** THE TASK **
Quote the text read from all of the records below word for word, leaving the pictures out.

** EXTRACTED INFORMATION **
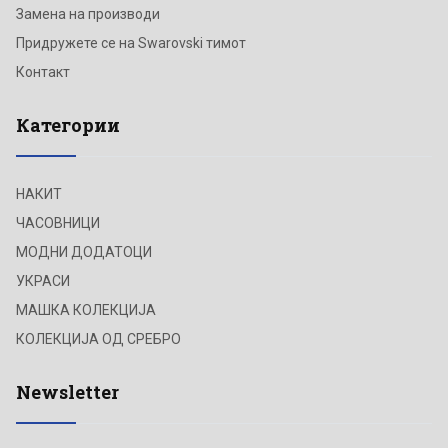
Замена на производи
Придружете се на Swarovski тимот
Контакт
Категории
НАКИТ
ЧАСОВНИЦИ
МОДНИ ДОДАТОЦИ
УКРАСИ
МАШКА КОЛЕКЦИЈА
КОЛЕКЦИЈА ОД СРЕБРО
Newsletter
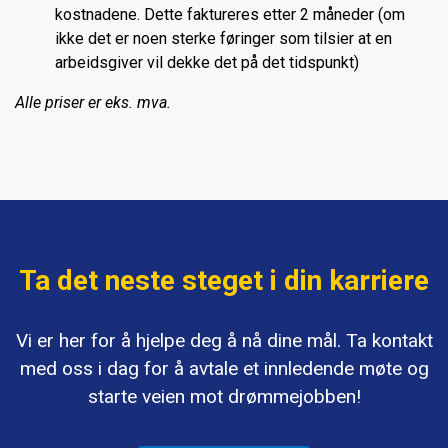
kostnadene. Dette faktureres etter 2 måneder (om
ikke det er noen sterke føringer som tilsier at en
arbeidsgiver vil dekke det på det tidspunkt)
Alle priser er eks. mva.
Ta det neste steget i din karriere
Vi er her for å hjelpe deg å nå dine mål. Ta kontakt
med oss i dag for å avtale et innledende møte og
starte veien mot drømmejobben!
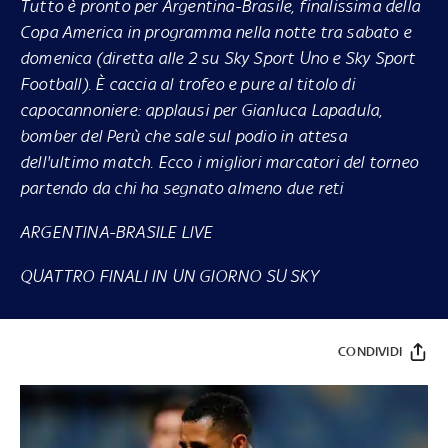
Tutto è pronto per Argentina-Brasile, finalissima della
Copa America in programma nella notte tra sabato e
domenica (diretta alle 2 su Sky Sport Uno e Sky Sport
Football). È caccia al trofeo e pure al titolo di
capocannoniere: applausi per Gianluca Lapadula,
bomber del Perù che sale sul podio in attesa
dell'ultimo match. Ecco i migliori marcatori del torneo
partendo da chi ha segnato almeno due reti
ARGENTINA-BRASILE LIVE
QUATTRO FINALI IN UN GIORNO SU SKY
CONDIVIDI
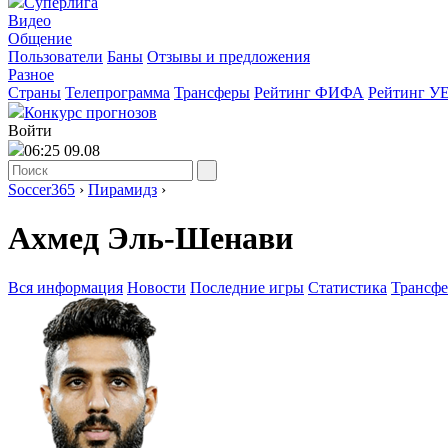
Суперлига
Видео
Общение
Пользователи
Баны
Отзывы и предложения
Разное
Страны
Телепрограмма
Трансферы
Рейтинг ФИФА
Рейтинг У
Конкурс прогнозов
Войти
06:25 09.08
Soccer365
›
Пирамидз
›
Ахмед Эль-Шенави
Вся информация
Новости
Последние игры
Статистика
Трансф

** SOLUTION TO THE EXERCISE **
Замена на производи
Придружете се на Swarovski тимот
Контакт
Категории
НАКИТ
ЧАСОВНИЦИ
МОДНИ ДОДАТОЦИ
УКРАСИ
МАШКА КОЛЕКЦИЈА
КОЛЕКЦИЈА ОД СРЕБРО
Newsletter
kostnadene. Dette faktureres etter 2 måneder (om
ikke det er noen sterke føringer som tilsier at en
arbeidsgiver vil dekke det på det tidspunkt)
Alle priser er eks. mva.
Ta det neste steget i din karriere
Vi er her for å hjelpe deg å nå dine mål. Ta kontakt
med oss i dag for å avtale et innledende møte og
starte veien mot drømmejobben!
Tutto è pronto per Argentina-Brasile, finalissima della
Copa America in programma nella notte tra sabato e
domenica (diretta alle 2 su Sky Sport Uno e Sky Sport
Football). È caccia al trofeo e pure al titolo di
capocannoniere: applausi per Gianluca Lapadula,
bomber del Perù che sale sul podio in attesa
dell'ultimo match. Ecco i migliori marcatori del torneo
partendo da chi ha segnato almeno due reti
ARGENTINA-BRASILE LIVE
QUATTRO FINALI IN UN GIORNO SU SKY
CONDIVIDI
Суперлига
Видео
Общение
Пользователи
Баны
Отзывы и предложения
Разное
Страны
Телепрограмма
Трансферы
Рейтинг ФИФА
Рейтинг У
Конкурс прогнозов
Войти
06:25 09.08
Soccer365
›
Пирамидз
›
Ахмед Эль-Шенави
Вся информация
Новости
Последние игры
Статистика
Трансф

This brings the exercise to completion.